Nun bin ich auf die deutsche Niederlassung des IT-Consulting- und Dienstleistungsunternehmens CSC (17 Milliarden Dollar Umsatz weltweit) aufmerksam geworden. Dort hat man es auch erst einmal mit zunehmender Kontrolle versucht, als 2007 die Umsätze einbrachen – allerdings mit wenig Erfolg. Das Unternehmen tat dann das, was kluge Unternehmen eigentlich immer tun sollten, wenn Plan A nicht funktioniert: Sie probierten es mit Plan B. Das hieß: mehr Entscheidungsfreiheit und Gestaltungsmöglichkeiten für alle Beschäftigten, eine Kultur des Wissens statt der Kontrolle wurde eingeführt.

Abschied von alten Führungsmodellen

Das war eine gute Idee, denn mit Hilfe von Supervision und internen Coachs, die für Einzelne und Teams eingesetzt wurden, konnte die 60 Mitarbeiter starke Geschäftseinheit Enterprise Content Management (ECM) ab April 2009 ständig steigende Erlöse verzeichnen.

Ich denke, auch an diesem Beispiel kann man erkennen, dass vor allem in Unternehmen, die auf Wissen und Innovation angewiesen sind, die alten Führungsmodelle nicht mehr greifen. Wenn man seinen hoch qualifizierten Mitarbeitern mehr Freiheiten gibt und auch mehr Sinn für wirtschaftliche Verantwortung, zahlt sich das aus. CSC Deutschland erlaubt seinen Beschäftigten inzwischen, sich fünf Aufgabenstellungen zu suchen, die ihren jeweiligen Neigungen und Fähigkeiten am besten entsprechen. Jeder Mitarbeiter ist Teil mindestens einer Arbeitsgruppe und beschäftigt sich dort zum Beispiel mit Themen wie Strategie und Innovation.

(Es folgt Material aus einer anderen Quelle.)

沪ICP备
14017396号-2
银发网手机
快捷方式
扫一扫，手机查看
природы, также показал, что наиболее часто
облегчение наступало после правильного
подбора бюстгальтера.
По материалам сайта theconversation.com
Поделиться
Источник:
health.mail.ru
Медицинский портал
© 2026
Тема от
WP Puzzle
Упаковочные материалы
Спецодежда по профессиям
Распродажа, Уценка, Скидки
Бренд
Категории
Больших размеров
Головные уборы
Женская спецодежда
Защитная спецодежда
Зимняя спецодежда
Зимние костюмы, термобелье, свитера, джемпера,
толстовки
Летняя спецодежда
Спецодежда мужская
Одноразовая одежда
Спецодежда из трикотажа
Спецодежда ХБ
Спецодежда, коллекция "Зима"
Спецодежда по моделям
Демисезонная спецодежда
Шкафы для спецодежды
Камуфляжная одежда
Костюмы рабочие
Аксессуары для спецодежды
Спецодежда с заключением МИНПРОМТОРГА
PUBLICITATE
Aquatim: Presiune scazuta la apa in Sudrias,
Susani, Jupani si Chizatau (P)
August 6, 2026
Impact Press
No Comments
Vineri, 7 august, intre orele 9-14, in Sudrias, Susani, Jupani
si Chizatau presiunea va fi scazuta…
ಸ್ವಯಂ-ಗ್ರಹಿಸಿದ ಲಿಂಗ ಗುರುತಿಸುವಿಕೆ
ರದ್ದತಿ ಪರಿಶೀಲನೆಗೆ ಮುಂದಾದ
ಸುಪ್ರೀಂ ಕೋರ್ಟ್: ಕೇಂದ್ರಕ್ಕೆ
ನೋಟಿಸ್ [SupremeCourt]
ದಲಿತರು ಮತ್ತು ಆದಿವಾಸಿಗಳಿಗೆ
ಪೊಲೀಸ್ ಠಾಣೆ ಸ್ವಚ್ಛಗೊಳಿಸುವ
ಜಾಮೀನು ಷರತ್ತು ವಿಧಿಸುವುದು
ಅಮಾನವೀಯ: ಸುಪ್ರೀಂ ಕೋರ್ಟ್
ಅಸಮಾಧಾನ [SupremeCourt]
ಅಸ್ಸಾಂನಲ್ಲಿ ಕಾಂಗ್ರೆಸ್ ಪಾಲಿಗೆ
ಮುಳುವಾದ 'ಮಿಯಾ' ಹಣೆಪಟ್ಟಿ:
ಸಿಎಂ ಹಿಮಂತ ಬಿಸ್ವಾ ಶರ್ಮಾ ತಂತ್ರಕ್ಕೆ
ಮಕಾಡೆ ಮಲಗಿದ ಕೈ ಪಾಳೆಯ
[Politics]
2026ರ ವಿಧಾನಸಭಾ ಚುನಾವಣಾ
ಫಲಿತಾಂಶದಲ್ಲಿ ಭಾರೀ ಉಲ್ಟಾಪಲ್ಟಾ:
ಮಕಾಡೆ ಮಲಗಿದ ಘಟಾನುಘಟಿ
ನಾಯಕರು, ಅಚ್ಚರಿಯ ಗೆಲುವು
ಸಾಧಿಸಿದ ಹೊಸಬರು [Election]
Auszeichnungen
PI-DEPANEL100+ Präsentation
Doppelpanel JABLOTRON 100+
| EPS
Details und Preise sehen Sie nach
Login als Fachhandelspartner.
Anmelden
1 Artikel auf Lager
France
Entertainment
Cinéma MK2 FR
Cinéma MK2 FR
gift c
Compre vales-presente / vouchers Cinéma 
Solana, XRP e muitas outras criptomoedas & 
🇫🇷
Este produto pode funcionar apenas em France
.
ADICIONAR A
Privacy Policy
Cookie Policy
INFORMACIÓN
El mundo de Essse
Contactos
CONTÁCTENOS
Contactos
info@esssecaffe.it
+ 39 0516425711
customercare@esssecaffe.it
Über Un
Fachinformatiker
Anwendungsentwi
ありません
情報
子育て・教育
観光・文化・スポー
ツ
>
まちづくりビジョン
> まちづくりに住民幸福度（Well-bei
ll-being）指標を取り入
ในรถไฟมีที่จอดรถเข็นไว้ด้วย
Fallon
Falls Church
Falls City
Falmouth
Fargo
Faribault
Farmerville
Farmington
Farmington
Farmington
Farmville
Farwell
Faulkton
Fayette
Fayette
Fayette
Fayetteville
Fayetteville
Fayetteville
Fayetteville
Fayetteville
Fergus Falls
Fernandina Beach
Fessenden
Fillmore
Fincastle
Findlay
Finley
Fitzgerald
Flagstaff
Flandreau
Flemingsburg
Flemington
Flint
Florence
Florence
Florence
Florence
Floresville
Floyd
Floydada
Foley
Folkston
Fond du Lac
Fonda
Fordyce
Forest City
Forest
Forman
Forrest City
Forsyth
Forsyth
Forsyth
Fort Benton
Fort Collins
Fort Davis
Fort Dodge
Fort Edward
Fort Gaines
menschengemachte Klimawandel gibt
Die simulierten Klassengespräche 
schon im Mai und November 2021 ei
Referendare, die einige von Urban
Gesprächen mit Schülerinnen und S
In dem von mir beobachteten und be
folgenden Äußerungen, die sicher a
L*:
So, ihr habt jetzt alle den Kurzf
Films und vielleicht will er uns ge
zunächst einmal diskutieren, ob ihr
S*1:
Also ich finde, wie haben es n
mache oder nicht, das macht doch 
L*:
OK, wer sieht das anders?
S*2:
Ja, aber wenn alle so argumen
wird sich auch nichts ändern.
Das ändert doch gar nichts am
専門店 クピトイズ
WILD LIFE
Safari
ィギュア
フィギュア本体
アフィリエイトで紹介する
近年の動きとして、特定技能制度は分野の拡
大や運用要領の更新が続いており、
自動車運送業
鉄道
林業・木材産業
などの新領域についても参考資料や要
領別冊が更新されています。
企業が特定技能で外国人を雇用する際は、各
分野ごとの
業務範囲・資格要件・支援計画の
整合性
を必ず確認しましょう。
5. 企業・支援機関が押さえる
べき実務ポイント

Die Teams diskutieren verschiedene Fragen, und zwar so lange, bis alle Teilnehmer zu einer Einigung kommen. Während dieses Prozesses werden die Gruppen abwechselnd geleitet. Die Führung bleibt schließlich bei demjenigen, der sich in den jeweiligen Themen als kompetent erweist und von der Gruppe als Leiter akzeptiert wird. Der Auswahlprozess folgt also spezifischer Themen- bzw. Fachkompetenz verbunden mit Führungskompetenz. Hierarchie oder Betriebszugehörigkeit sind nicht entscheidend.

Qualitative Werte statt Management by objectives

Auch in diesem Modell gilt eine klare Leistungsorientierung, allerdings sind die Leistungskriterien eher qualitative Werte wie Vertrauen, Verantwortungsbereitschaft und Innovation statt ökonomischer Kriterien wie z. B. Umsatzhöhe oder Durchsetzungshärte. Daran lässt sich erkennen, dass „ökonomischer Erfolg“ eine geradezu logische Folgeerscheinung ist, wenn die „Ausrichtung“ sowie die Eigenverantwortung und die gemeinsame Vision stimmen – und nicht umgekehrt.

Ich finde diese Maßnahmen sehr mutig, und sie zeigen, wie viel mehr Unternehmen erreichen könnten mit etwas mehr Vertrauen auf die Eigenmotivation ihrer Mitarbeiter. Gerade die hart arbeitenden Leistungsträger sind bereit, sich noch stärker zu engagieren, wenn sie mit einbezogen werden und ihre Meinung gehört und berücksichtigt wird. Solche Beispiele könnten wir noch mehr gebrauchen. Ich glaube auch, dass Unternehmen, die sich solchen Modellen öffnen, in Zukunft keine Angst vor dem viel beschworenen Fachkräftemangel haben müssen, wenn ab 2015 die geburtenstarken Jahrgänge in den Ruhestand gehen. Auch das ist ein Aspekt, den es bei diesem Thema zu bedenken lohnt, wie ich meine.

Und Ihre Erfahrungen?

Welche Erfahrungen haben Sie als Führungskraft bereits gemacht, wenn Sie Ihren Mitarbeitern die Zügel lang gelassen haben? Welche Faktoren müssen dabei berücksichtigt werden? Ich bin sehr gespannt auf Ihre Beiträge aus der Praxis – auch angesichts der ersten Ergebnisse aus meiner aktuellen Umfrage zu den Herausforderungen im Führungsalltag. Dort zeigt sich nämlich als erste Tendenz, dass viele Führungskräfte gerne mehr „mitdenkende“ Mitarbeiter hätten.